DOCUMENT EXTRACT:
- - - - - - -
Closed Ella-Bowles closed 5 years ago

Ella-Bowles commented 6 years ago

Hi Michael et al,

I'm wondering if my issues with PCAdapt have to do with updates to R or R studio. I've just been running PCAdapt again with a different dataset, this time with a vcf file that I know works, because I ran everything successfully before I ran a bunch of updates, but i am getting the same issues now as I was with the files generated using radiator that I wrote issues #23 for. I'll go through my code and the problematic steps here.

path_to_file <- "D:/Documents/PhDEcologyEvolution/Data/GBS_2013_run/stacks_run_08/poplns8c10_NoOdds-mafFiltOff-USE-jobid5809653/stickl8c10NoOdds_includingOutlrs/stickl8c10NoOdds.vcf" stickl8c10NoOdds <- read.pcadapt(path_to_file,type="vcf") No variant got discarded. Summary:

- input file:               D:/Documents/PhDEcologyEvolution/Data/GBS_2013_run/stacks_run_08/poplns8c10_NoOdds-mafFiltOff-USE-jobid5809653/stickl8c10NoOdds_includingOutlrs/stickl8c10NoOdds.vcf
- output file:              C:\Users\Admin\AppData\Local\Temp\RtmpyKk4pz\file50848f316ca.pcadapt

- number of individuals detected:   180
- number of loci detected:      4038

4038 lines detected. 180 columns detected.

Things first started going wrong when PCAdapt started saving the output PCAdapt file to temp directories (as shown above) on my C drive. It used to save them to my working directory, and they were named using the same conventions as my vcf files, not with a strange temp name.
- - - - - - -
SET OF TASKS:
1) Copy the passage of the PCAdapt comment that starts at "I'm wondering if" and ends at "problematic steps here.".
2) Repeat the lines of the entries starting at the line that contains "Websites Internacionales" and ending at the line that contains "Canal de Video", with both of those lines included.
The PCAdapt comment and the entries have no connection to each other.
- - - - - - -
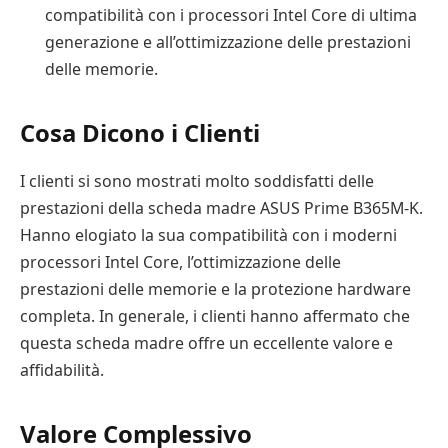
compatibilità con i processori Intel Core di ultima
generazione e all’ottimizzazione delle prestazioni
delle memorie.
Cosa Dicono i Clienti
I clienti si sono mostrati molto soddisfatti delle
prestazioni della scheda madre ASUS Prime B365M-K.
Hanno elogiato la sua compatibilità con i moderni
processori Intel Core, l’ottimizzazione delle
prestazioni delle memorie e la protezione hardware
completa. In generale, i clienti hanno affermato che
questa scheda madre offre un eccellente valore e
affidabilità.
Valore Complessivo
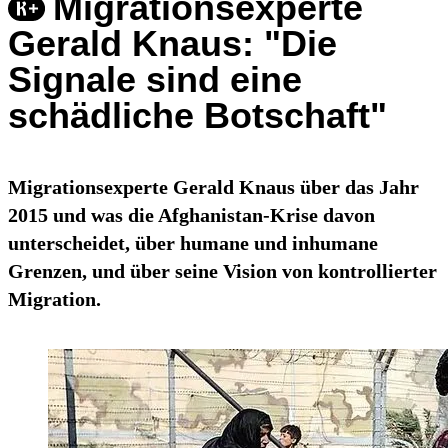
Migrationsexperte
Gerald Knaus: "Die
Signale sind eine
schädliche Botschaft"
Migrationsexperte Gerald Knaus über das Jahr
2015 und was die Afghanistan-Krise davon
unterscheidet, über humane und inhumane
Grenzen, und über seine Vision von kontrollierter
Migration.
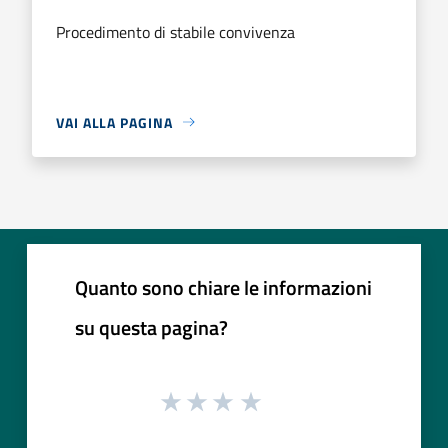
Procedimento di stabile convivenza
VAI ALLA PAGINA
Quanto sono chiare le informazioni
su questa pagina?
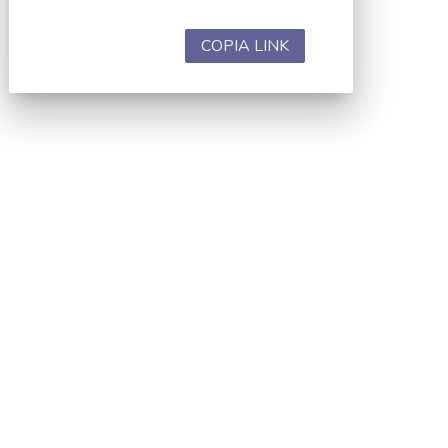
COPIA LINK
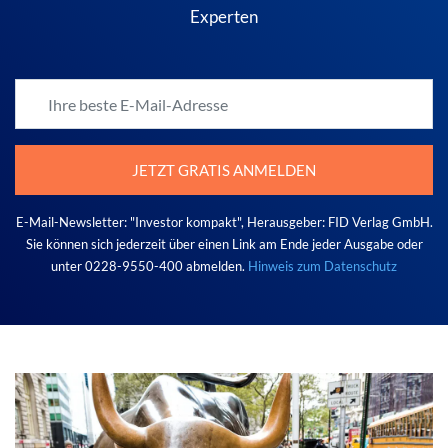
Experten
JETZT GRATIS ANMELDEN
E-Mail-Newsletter: "Investor kompakt", Herausgeber: FID Verlag GmbH.
Sie können sich jederzeit über einen Link am Ende jeder Ausgabe oder
unter 0228-9550-400 abmelden.
Hinweis zum Datenschutz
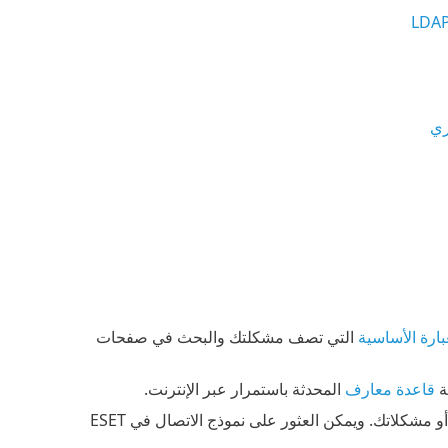
عبارة الأساسية
التي تصف مشكلتك والبحث في صفحات
ة
قاعدة معارف
المحدثة باستمرار عبر الإنترنت.
إذا لزم الأمر، فيمكنك الاتصال بمباشرة بمركز الدعم التقني عبر الإنترنت لطرح أسئلتك أو مشكلاتك. ويمكن العثور على نموذج الاتصال في ESET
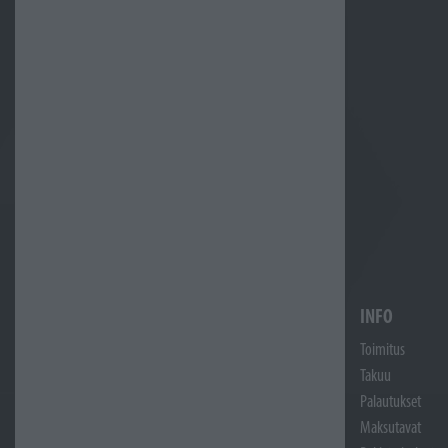
INFO
Toimitus
Takuu
Palautukset
Maksutavat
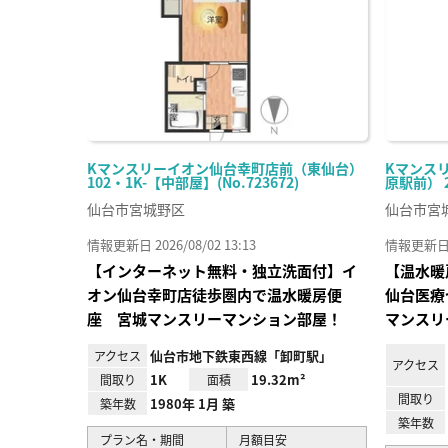
Kマンスリーイオン仙台幸町店前（東仙台）
Kマンス
102・1K-【中部屋】(No.723672)
原駅前） 20
仙台市宮城野区
仙台市宮
情報更新日 2026/08/02 13:13
情報更新日 20
【インターネット無料・独立洗面付】イ
【温水暖
オン仙台幸町店徒歩圏内で温水暖房便
仙台医療
座 宮城マンスリーマンション部屋！
マンスリ
仙台市地下鉄東西線「卸町駅」
アクセス
アクセス
1K
19.32m²
間取り
面積
間取り
1980年 1月 築
築年数
築年数
プラン名・期間
月額目安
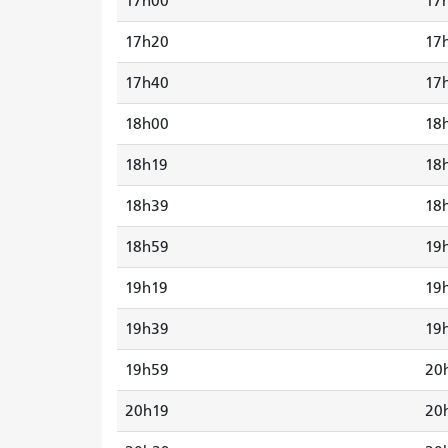
17h00
17
17h20
17
17h40
17
18h00
18
18h19
18
18h39
18
18h59
19
19h19
19
19h39
19
19h59
20
20h19
20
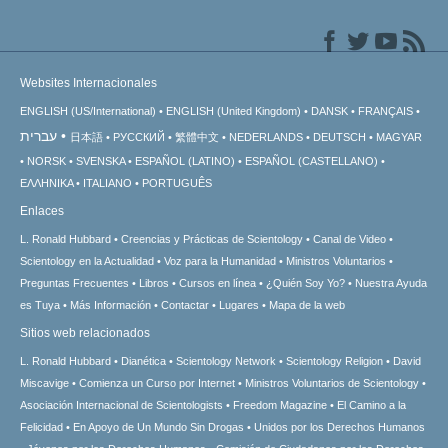
Websites Internacionales
ENGLISH (US/International)
ENGLISH (United Kingdom)
DANSK
FRANÇAIS
עברית
日本語
РУССКИЙ
繁體中文
NEDERLANDS
DEUTSCH
MAGYAR
NORSK
SVENSKA
ESPAÑOL (LATINO)
ESPAÑOL (CASTELLANO)
ΕΛΛΗΝΙΚA
ITALIANO
PORTUGUÊS
Enlaces
L. Ronald Hubbard
Creencias y Prácticas de Scientology
Canal de Video
Scientology en la Actualidad
Voz para la Humanidad
Ministros Voluntarios
Preguntas Frecuentes
Libros
Cursos en línea
¿Quién Soy Yo?
Nuestra Ayuda
es Tuya
Más Información
Contactar
Lugares
Mapa de la web
Sitios web relacionados
L. Ronald Hubbard
Dianética
Scientology Network
Scientology Religion
David
Miscavige
Comienza un Curso por Internet
Ministros Voluntarios de Scientology
Asociación Internacional de Scientologists
Freedom Magazine
El Camino a la
Felicidad
En Apoyo de Un Mundo Sin Drogas
Unidos por los Derechos Humanos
- - - - - - -
ANSWERS GIVEN:
1)
I'm wondering if my issues with PCAdapt have to do with updates to R or R studio. I've just been running PCAdapt again with a different dataset, this time with a vcf file that I know works, because I ran everything successfully before I ran a bunch of updates, but i am getting the same issues now as I was with the files generated using radiator that I wrote issues #23 for. I'll go through my code and the problematic steps here.

2)
Websites Internacionales
ENGLISH (US/International)
ENGLISH (United Kingdom)
DANSK
FRANÇAIS
עברית
日本語
РУССКИЙ
繁體中文
NEDERLANDS
DEUTSCH
MAGYAR
NORSK
SVENSKA
ESPAÑOL (LATINO)
ESPAÑOL (CASTELLANO)
ΕΛΛΗΝΙΚA
ITALIANO
PORTUGUÊS
Enlaces
L. Ronald Hubbard
Creencias y Prácticas de Scientology
Canal de Video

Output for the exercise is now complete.